Les pêchés capitaux de l’expérience client

Condensé d’informations utiles pour bichonner vos clients, voici le résumé d’une conférence d’un spécaliste de l’expérience utilisateur. Ramón est « UX architect » chez Zeix, agence de conception centrée sur l’utilisateur basée à Zurich. Si je fais référence à l’expérience utilisateur dans cet article, c’est parce que les mêmes principes sont valables pour l’accessibilité.

Videocast original en allemand

Conférence de Ramón Bill à l’occasion de la « Swiss Online Marketing Konferenz » en octobre 2020.

L’envie ou la folie des images

Une utilisation correcte des images signifie: illustrer un thème de manière cohérente et, non seulement

  • attirer l’attention (surtout pour une bannière) mais surtout
  • permettre aux utilisateurs de se faire un aperçu de vos services en un clin d’œil.

Sur une page Web traitant du cancer, une photo de personnes fendues d’un immense sourire n’est pas forcément adaptée…

L’orgueil ou la vanité de l’image de marque

Une image de marque compatible avec Internet c’est, par exemple, attribuer des fonctions spécifiques aux couleurs en ligne pour orienter les utilisateurs. Une police de caractères bien lisible pour une utilisation digitale dispose de:

  • minuscules bien hautes (hauteur d’x). Autrement dit, en ligne, préférer Helvetica à Garamond.
  • lettres dont l’intérieur possède un grand espace blanc (contrepoinçon).

Respecter les codes couleur: le rouge est synonyme d’alarme chez les utilisateurs car il est apparenté à un problème technique ou à un article épuisé.

La luxure ou vouloir vendre à tout prix

Éviter des pages surchargées où les produits à vendre sont mis en avant de manière excessive combinant bannières, menus flottants immenses et double barre de navigation. Les utilisateurs ne savent pas où cliquer et, plutôt que d’acheter, ils risquent fort de quitter le site. Fidéliser les clients en leur garantissant une expérience utilisateur positive.

Éviter les pièges lors de leur progression dans le processus d’achat – comme par exemple les pousser à faire un achat en se trompant de bouton à cause d’un visuel incohérent. EXIT les « dark patterns »!

La gourmandise ou l’obsession de l’innovation

Innover n’est pas une fin en soi… et surtout, jamais au détriment de l’utilisateur – comme par exemple proposer une navigation tellement nébuleuse que les utilisateurs ne parviennent pas à surfer sur le site. Lorsqu’on transpose des processus en mode digital, s’assurer que l’on a compris le contexte et les difficultés que peuvent rencontrer les utilisateurs.

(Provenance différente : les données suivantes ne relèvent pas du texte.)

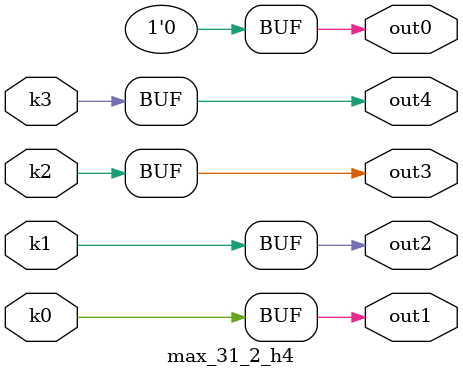
<source format=v>
module max_31_2(pi00, pi01, pi02, pi03, pi04, pi05, pi06, pi07, pi08, pi09, po0, po1, po2, po3, po4);
input pi00, pi01, pi02, pi03, pi04, pi05, pi06, pi07, pi08, pi09;
output po0, po1, po2, po3, po4;
wire k0, k1, k2, k3;
max_31_2_w4 DUT1 (pi00, pi01, pi02, pi03, pi04, pi05, pi06, pi07, pi08, pi09, k0, k1, k2, k3);
max_31_2_h4 DUT2 (k0, k1, k2, k3, po0, po1, po2, po3, po4);
endmodule

module max_31_2_w4(in9, in8, in7, in6, in5, in4, in3, in2, in1, in0, k3, k2, k1, k0);
input in9, in8, in7, in6, in5, in4, in3, in2, in1, in0;
output k3, k2, k1, k0;
assign k0 =   in4 ? in0 : in5;
assign k1 =   in4 ? in1 : in6;
assign k2 =   in4 ? in2 : in8;
assign k3 =   (((in8 & (~in7 | ~in2)) | (~in7 & ~in2)) & (in5 | ~in0) & (in6 | ~in1) & (in9 | ~in3)) | ((in9 | ~in3) & ((in6 & ~in1 & (in5 | ~in0)) | (in5 & ~in0))) | (in9 & ~in3);
endmodule

module max_31_2_h4(k3, k2, k1, k0, out4, out3, out2, out1, out0);
input k3, k2, k1, k0;
output out4, out3, out2, out1, out0;
assign out0 = 0;
assign out1 = k0;
assign out2 = k1;
assign out3 = k2;
assign out4 = k3;
endmodule

</source>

L’avarice ou l’économie des données

Éviter d’exiger trop de données de l’utilisateur, comme de lui demander de devoir obligatoirement saisir sa taille et son poids pour pouvoir terminer le téléchargement d’une application affichant les kilomètres parcourus à vélo. Cela risque de compromettre le téléchargement.

En ce qui concerne la gestion des données, il est conseillé de :

  • cibler les données nécessaires à l’analyse de la fréquentation de sites et les interactions
  • définir des objectifs par rapport à l’analyse
  • garder à l’esprit la perspective de l’utilisateur.

La colère ou le mythe des 3 clics

Dans les faits, le nombre de clics pour obtenir une information n’est pas déterminant. Un exemple où le principe des 3 clics a été suivi à la lettre: une page de l’administration fédérale pour la météo. Résultat: un menu déroulant géant sans aucun aperçu global. Et des utilisateurs qui, au final, n’ont aucune chance de trouver l’information.

Or la compréhension est centrale. L’utilisateur décide en un rien de temps où cliquer. Il a donc besoin d’une structure de l’information réfléchie et de termes (notamment dans les choix des onglets de navigation) précis.

Main esquissant une maquette pour smartphone

La paresse ou le fait de négliger les explications

Être généreux en explications mais rester pertinent! Partir du principe que les utilisateurs reconnaîtront automatiquement une icône ou sauront trouver une information sur une page est biaisé. En règle générale, une icône combinée à du texte fonctionne mieux pour les utilisateurs. Contrôler que les termes utilisés sont compris.

Et enfin, permettre à l’utilisateur de faire des erreurs : qui n’a jamais été confronté à un formulaire mal renseigné? Pour le champ « date », par exemple, indiquer le format requis ou accepter plusieurs formats garantissent une expérience utilisateur positive.

Pour terminer, ce qui vaut pour vous, vaut pour vos utilisateurs… « Ne fais pas à autrui, ce que tu ne voudrais pas qu’on te fasse » conclut Ramón dans sa présentation.